## WORK REQUEST
Having located the line with "Relative to the camera, what", repeat it and all remaining lines of the records exactly. Pictures do not belong in the answer.

(Stored items)
+ + + + + + +
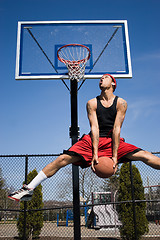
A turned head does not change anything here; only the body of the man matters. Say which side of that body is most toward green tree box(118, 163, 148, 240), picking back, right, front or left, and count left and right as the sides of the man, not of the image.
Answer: back

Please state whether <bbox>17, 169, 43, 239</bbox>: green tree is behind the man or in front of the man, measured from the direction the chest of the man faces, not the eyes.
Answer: behind

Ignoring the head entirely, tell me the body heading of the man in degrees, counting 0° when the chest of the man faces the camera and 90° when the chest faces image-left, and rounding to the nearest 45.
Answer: approximately 0°

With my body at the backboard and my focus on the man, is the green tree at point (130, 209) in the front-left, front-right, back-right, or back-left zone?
back-left
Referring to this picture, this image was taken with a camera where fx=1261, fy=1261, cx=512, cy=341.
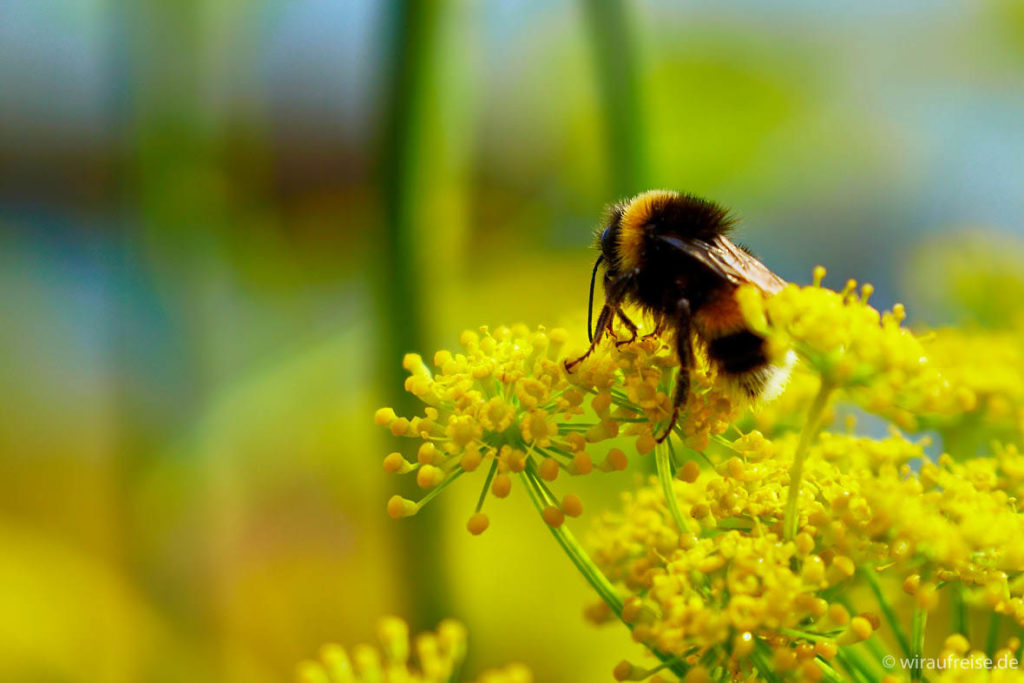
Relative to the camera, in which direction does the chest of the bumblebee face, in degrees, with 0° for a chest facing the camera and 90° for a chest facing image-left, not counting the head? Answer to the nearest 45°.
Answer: approximately 90°
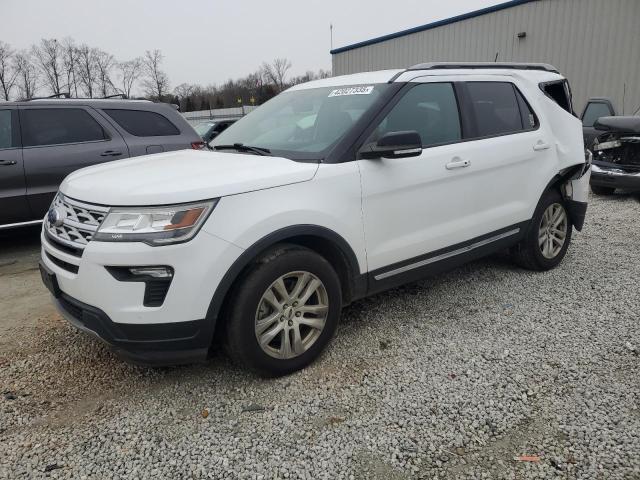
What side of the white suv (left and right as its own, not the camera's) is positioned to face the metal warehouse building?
back

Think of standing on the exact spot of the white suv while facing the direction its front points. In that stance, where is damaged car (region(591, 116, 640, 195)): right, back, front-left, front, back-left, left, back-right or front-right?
back

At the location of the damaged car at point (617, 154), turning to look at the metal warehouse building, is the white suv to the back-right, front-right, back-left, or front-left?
back-left

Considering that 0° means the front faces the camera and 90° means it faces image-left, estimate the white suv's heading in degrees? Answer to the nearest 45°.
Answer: approximately 45°

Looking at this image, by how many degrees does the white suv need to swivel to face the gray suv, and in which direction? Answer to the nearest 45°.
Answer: approximately 90° to its right
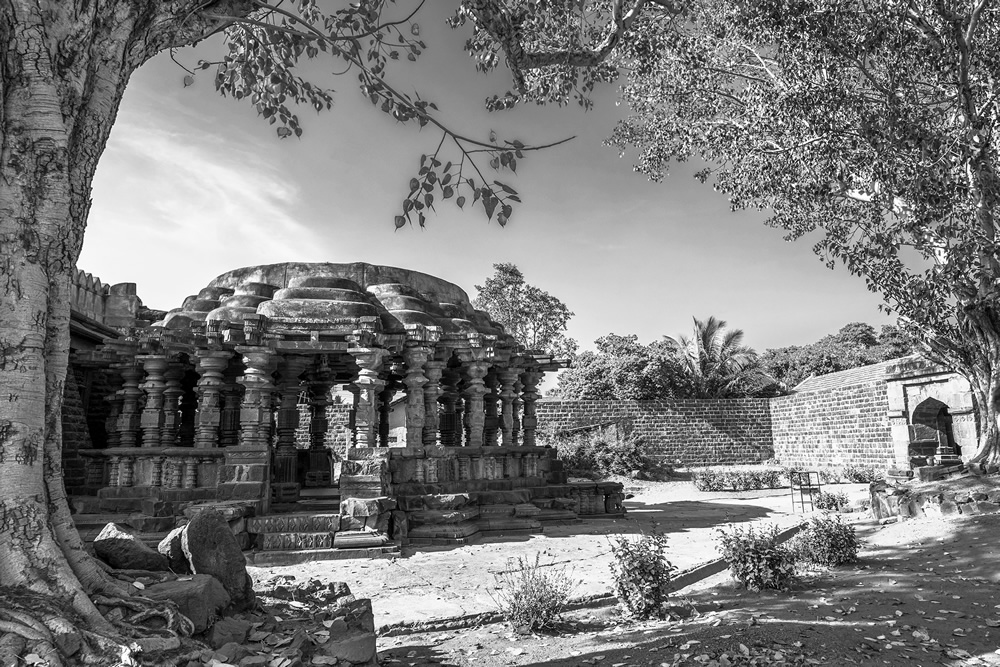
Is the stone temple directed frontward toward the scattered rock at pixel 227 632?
yes

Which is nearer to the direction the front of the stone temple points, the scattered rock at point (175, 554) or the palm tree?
the scattered rock

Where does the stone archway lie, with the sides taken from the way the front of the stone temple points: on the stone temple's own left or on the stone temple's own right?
on the stone temple's own left

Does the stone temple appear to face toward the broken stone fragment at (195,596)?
yes

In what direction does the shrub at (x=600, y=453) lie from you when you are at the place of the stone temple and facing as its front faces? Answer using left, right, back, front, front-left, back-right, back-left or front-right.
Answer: back-left

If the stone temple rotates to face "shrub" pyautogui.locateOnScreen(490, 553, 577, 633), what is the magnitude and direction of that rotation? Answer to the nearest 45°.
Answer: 0° — it already faces it

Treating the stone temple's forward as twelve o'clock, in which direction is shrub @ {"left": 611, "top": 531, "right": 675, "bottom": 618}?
The shrub is roughly at 11 o'clock from the stone temple.

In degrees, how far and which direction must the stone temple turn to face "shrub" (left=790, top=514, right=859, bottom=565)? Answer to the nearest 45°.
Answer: approximately 45° to its left

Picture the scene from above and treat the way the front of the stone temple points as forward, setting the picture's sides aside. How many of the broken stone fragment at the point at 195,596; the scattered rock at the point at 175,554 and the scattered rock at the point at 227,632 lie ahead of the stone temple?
3

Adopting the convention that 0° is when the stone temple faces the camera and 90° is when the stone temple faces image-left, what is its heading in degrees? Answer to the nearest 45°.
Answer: approximately 0°

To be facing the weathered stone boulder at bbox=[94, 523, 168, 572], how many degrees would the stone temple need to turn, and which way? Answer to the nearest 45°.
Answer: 0° — it already faces it

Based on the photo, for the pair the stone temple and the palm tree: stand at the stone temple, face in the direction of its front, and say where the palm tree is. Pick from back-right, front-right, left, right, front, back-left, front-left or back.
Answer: back-left
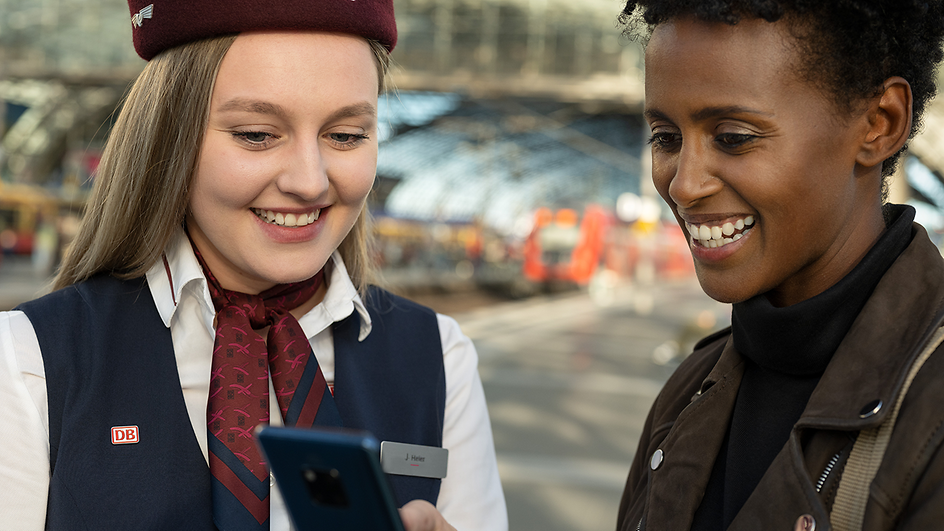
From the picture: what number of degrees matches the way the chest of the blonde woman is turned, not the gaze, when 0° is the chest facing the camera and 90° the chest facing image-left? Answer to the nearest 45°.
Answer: approximately 0°
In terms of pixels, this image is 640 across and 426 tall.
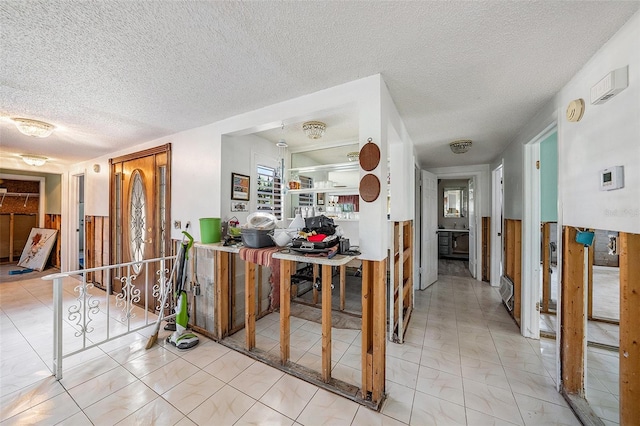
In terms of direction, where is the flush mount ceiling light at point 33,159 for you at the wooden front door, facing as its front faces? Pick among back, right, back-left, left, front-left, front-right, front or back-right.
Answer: right

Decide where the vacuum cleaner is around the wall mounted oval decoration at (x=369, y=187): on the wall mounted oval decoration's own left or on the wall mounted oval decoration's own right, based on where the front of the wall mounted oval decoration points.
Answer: on the wall mounted oval decoration's own right

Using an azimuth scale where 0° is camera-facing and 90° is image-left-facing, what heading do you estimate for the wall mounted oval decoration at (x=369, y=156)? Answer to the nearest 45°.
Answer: approximately 0°

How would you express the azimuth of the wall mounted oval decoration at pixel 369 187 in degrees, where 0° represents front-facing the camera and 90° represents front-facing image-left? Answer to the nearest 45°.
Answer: approximately 0°

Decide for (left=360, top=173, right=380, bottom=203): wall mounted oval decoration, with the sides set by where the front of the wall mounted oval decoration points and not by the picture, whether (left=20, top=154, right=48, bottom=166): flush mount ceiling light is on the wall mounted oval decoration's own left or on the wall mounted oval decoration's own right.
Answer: on the wall mounted oval decoration's own right

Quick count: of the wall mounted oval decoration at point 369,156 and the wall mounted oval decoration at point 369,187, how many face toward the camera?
2

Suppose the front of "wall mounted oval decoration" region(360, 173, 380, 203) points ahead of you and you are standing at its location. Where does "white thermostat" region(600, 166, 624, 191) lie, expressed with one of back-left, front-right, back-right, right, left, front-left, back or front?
left
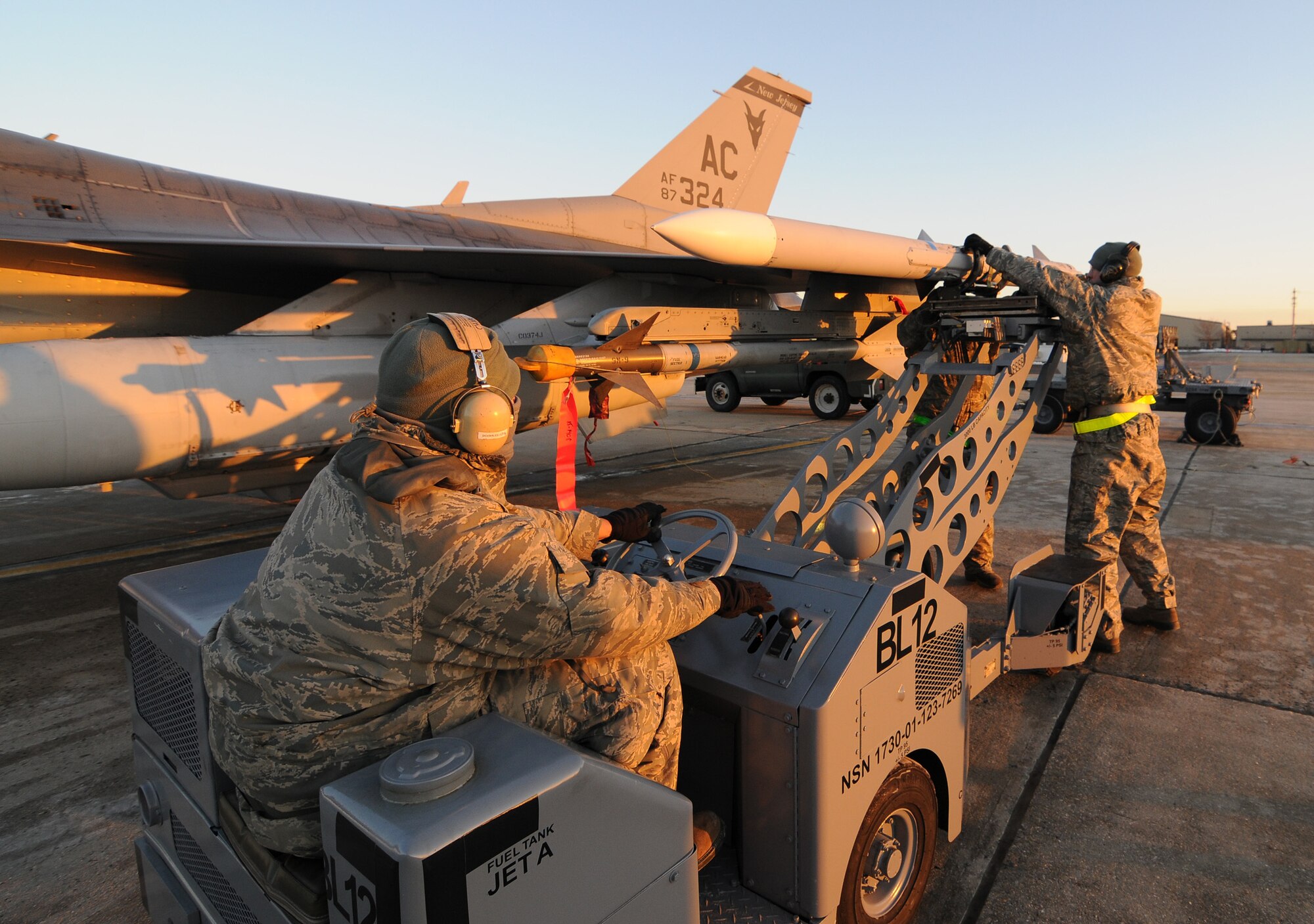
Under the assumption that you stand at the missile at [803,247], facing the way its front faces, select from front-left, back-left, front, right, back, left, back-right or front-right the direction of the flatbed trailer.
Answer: back

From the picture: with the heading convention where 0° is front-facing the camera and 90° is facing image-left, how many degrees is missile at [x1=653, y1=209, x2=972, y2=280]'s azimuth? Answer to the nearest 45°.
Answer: approximately 45°

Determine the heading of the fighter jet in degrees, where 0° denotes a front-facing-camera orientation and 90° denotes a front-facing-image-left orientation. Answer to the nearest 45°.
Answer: approximately 45°

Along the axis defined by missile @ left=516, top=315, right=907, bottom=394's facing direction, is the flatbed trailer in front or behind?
behind

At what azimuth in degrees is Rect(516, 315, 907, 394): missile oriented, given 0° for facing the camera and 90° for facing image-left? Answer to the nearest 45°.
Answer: approximately 45°
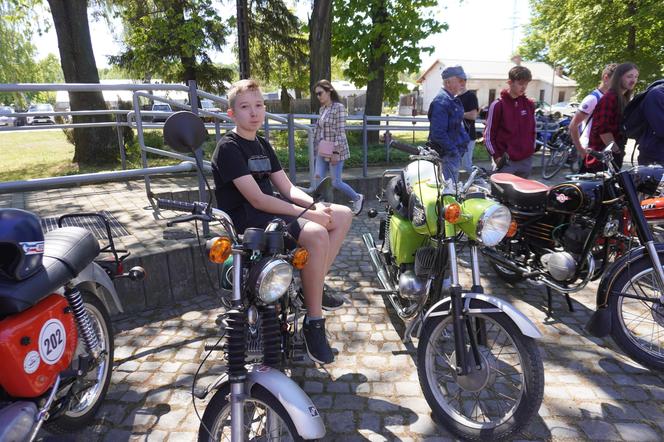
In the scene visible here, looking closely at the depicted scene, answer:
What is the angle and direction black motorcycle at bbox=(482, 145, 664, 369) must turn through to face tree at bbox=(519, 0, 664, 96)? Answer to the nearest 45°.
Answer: approximately 135° to its left

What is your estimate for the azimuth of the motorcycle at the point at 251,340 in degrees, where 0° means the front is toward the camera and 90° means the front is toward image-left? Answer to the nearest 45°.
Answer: approximately 315°

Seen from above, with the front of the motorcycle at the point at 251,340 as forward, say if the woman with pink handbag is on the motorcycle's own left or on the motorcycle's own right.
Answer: on the motorcycle's own left

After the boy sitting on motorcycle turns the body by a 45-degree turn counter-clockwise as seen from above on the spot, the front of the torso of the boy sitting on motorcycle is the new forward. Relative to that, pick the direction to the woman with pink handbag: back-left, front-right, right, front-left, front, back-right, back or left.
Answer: left

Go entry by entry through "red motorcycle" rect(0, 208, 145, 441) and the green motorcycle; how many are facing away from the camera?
0

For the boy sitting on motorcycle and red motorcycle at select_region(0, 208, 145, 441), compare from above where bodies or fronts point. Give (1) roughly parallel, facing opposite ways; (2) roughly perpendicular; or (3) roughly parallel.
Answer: roughly perpendicular

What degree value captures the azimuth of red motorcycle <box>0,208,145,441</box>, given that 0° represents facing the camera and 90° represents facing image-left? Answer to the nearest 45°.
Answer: approximately 45°

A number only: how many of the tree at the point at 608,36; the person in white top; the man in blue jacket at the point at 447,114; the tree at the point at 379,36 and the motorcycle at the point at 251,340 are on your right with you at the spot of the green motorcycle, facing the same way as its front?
1

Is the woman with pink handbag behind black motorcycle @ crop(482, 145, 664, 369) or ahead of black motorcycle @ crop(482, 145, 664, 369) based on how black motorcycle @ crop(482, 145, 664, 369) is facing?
behind

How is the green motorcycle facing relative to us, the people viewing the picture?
facing the viewer and to the right of the viewer

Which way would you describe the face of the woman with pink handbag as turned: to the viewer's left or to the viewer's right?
to the viewer's left

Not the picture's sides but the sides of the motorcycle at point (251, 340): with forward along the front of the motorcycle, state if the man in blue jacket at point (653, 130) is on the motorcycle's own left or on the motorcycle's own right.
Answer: on the motorcycle's own left

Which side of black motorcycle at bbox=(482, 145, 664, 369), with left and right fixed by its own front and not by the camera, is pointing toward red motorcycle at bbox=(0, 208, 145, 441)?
right
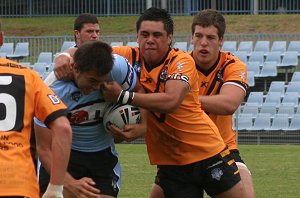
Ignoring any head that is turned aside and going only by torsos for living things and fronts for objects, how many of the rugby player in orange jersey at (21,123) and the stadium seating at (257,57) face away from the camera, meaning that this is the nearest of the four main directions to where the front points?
1

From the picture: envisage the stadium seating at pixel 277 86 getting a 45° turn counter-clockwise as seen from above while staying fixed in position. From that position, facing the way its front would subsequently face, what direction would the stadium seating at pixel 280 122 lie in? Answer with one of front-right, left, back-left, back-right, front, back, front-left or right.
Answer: front-right

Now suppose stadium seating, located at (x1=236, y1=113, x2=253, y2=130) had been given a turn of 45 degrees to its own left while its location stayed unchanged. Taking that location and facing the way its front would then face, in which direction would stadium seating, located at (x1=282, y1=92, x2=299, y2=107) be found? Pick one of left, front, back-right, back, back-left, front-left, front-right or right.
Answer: left

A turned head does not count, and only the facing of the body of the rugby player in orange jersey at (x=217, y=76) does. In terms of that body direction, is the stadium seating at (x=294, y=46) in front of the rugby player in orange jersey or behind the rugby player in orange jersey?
behind

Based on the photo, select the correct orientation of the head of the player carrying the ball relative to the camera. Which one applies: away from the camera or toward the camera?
toward the camera

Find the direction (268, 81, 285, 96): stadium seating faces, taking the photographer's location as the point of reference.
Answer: facing the viewer

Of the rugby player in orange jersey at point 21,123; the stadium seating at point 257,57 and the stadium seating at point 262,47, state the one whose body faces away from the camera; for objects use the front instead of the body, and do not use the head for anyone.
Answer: the rugby player in orange jersey

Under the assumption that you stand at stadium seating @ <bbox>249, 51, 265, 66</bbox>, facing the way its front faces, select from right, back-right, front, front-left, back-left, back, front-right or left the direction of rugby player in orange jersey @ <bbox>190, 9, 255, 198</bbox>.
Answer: front

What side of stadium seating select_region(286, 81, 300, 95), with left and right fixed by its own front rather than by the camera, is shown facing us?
front

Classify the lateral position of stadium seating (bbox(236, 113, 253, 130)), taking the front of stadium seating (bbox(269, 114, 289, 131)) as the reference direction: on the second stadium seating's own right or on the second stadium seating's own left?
on the second stadium seating's own right

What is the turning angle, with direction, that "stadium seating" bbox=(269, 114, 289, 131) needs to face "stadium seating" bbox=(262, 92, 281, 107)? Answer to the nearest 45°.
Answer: approximately 180°

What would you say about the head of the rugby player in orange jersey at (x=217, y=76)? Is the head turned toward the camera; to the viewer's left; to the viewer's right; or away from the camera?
toward the camera

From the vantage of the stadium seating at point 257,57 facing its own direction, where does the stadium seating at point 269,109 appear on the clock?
the stadium seating at point 269,109 is roughly at 12 o'clock from the stadium seating at point 257,57.

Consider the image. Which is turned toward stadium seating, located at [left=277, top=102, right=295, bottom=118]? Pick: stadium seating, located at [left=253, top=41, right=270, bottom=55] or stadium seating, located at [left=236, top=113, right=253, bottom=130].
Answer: stadium seating, located at [left=253, top=41, right=270, bottom=55]

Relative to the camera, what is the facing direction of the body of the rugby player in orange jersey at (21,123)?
away from the camera
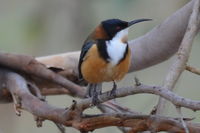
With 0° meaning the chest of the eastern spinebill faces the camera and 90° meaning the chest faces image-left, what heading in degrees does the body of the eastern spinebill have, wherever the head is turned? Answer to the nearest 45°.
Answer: approximately 315°
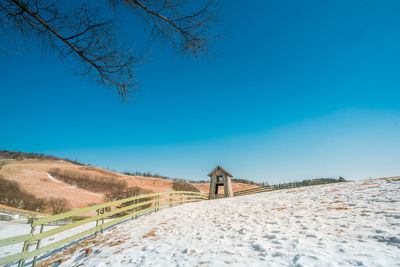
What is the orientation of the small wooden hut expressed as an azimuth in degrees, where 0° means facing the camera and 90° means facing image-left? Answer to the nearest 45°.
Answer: approximately 0°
+ + + + + + +
## ANSWER SPACE
Relative to the camera, what is the facing direction of the body of the rugby player in orange jersey at (21,123)?
away from the camera
With 0° meaning the chest of the eastern spinebill faces the camera and 90° meaning the chest faces image-left, what heading in degrees does the body of the eastern spinebill have, wherever the head is turned? Answer to the nearest 45°.
Answer: approximately 315°
What is the orientation of the small wooden hut expressed as an azimuth in degrees, where 0° means facing the camera and 90° means facing image-left? Answer to the nearest 45°.
Answer: approximately 0°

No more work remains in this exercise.